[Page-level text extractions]
——————
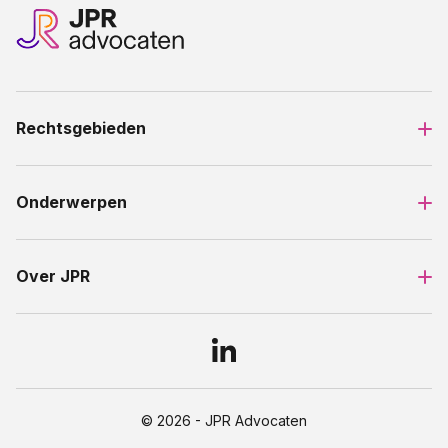
Rechtsgebieden
Onderwerpen
Over JPR
© 2026 - JPR Advocaten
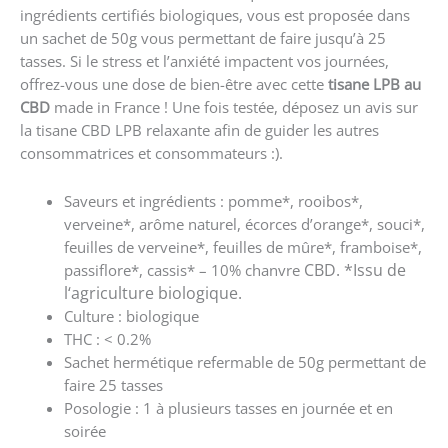
ingrédients certifiés biologiques, vous est proposée dans
un sachet de 50g vous permettant de faire jusqu’à 25
tasses. Si le stress et l’anxiété impactent vos journées,
offrez-vous une dose de bien-être avec cette
tisane LPB au
CBD
made in France ! Une fois testée, déposez un avis sur
la tisane CBD LPB relaxante afin de guider les autres
consommatrices et consommateurs :).
Saveurs et ingrédients : pomme*, rooibos*,
verveine*, arôme naturel, écorces d’orange*, souci*,
feuilles de verveine*, feuilles de mûre*, framboise*,
CBD. *Issu de
passiflore*, cassis* – 10% chanvre
l‘agriculture biologique.
Culture : biologique
THC
: < 0.2%
Sachet hermétique refermable de 50g permettant de
faire 25 tasses
Posologie : 1 à plusieurs tasses en journée et en
soirée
——————
**The problem:** Within the data above, the lines from the one with "ingrédients certifiés biologiques, vous" to the one with "faire 25 tasses" must be repeated exactly; no other line belongs in the answer.

**Result of the task:**
ingrédients certifiés biologiques, vous est proposée dans
un sachet de 50g vous permettant de faire jusqu’à 25
tasses. Si le stress et l’anxiété impactent vos journées,
offrez-vous une dose de bien-être avec cette
tisane LPB au
CBD
made in France ! Une fois testée, déposez un avis sur
la tisane CBD LPB relaxante afin de guider les autres
consommatrices et consommateurs :).
Saveurs et ingrédients : pomme*, rooibos*,
verveine*, arôme naturel, écorces d’orange*, souci*,
feuilles de verveine*, feuilles de mûre*, framboise*,
CBD. *Issu de
passiflore*, cassis* – 10% chanvre
l‘agriculture biologique.
Culture : biologique
THC
: < 0.2%
Sachet hermétique refermable de 50g permettant de
faire 25 tasses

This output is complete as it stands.